Donald Trump has said his administration was running like a "fine tuned machine", but after a tumultuous first month in office, it appears there are a few spanners in the works.
The US President has so far battled the courts over a controversial immigration order; seen his national security adviser forced to resign; and waged war on the media and intelligence community.
And such controversy may not have gone unnoticed. This chart by Statista for The Independent shows just how far Mr Trump's popularity ratings have sunk:
It recently emerged the former reality TV star was less popular after his first four weeks than any President before him, according to data collected by respected pollster Gallup.
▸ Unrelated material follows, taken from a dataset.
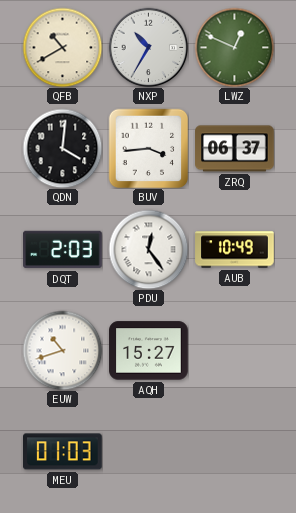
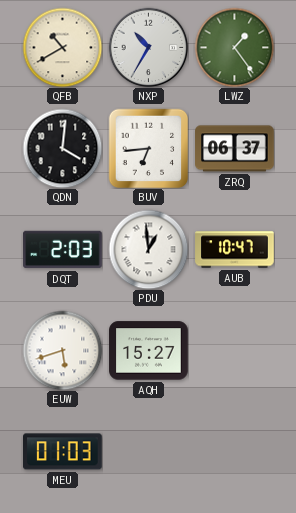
LWZ: 12:49 -> 1:24
BUV: 3:44 -> 6:44
PDU: 12:24 -> 12:59
AUB: 10:49 -> 10:47
EUW: 10:42 -> 5:42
Most Presidents enjoy a spike in popularity at the beginning of their term, but Mr Trump's 41 per cent approval rating is far below the average 61 per cent
On taking office, the bombastic billionaire also had a record low approval rating of 45 per cent. He was the first president to enter the White House with less than majority approval.
Yet he is not the first leader to see his ratings slide during his first month in the job.
Bill Clinton and Mr Obama’s approval also declined significantly during their first four weeks with Mr Clinton’s seven-point drop representing the biggest fall on Gallup record.
According to another survey by the pollster, Mr Trump is still managing to hold on to Republican support. His approval rating is four points higher than the 83 per cent average for previous presidents one month into their presidency, despite his overall approval among Republicans falling three points since his inauguration.
These results cannot be regarded as definitive, since there is variation among pollsters.
Rasmussen's Daily Tracking poll – which often finds Republicans have a high favourability score – recently claimed Mr Trump had an approval rating of 55 per cent, while the Pew Research Centre has said the property mogul had an approval rating of 38 percent.
But still, Mr Trump's disapproval rating of 55 per cent far outweighs the presidents that came before him, according to Gallup.
Mr Trump is unlikely to take the results to heart, however: earlier in February he announced "any negative polls are fake news".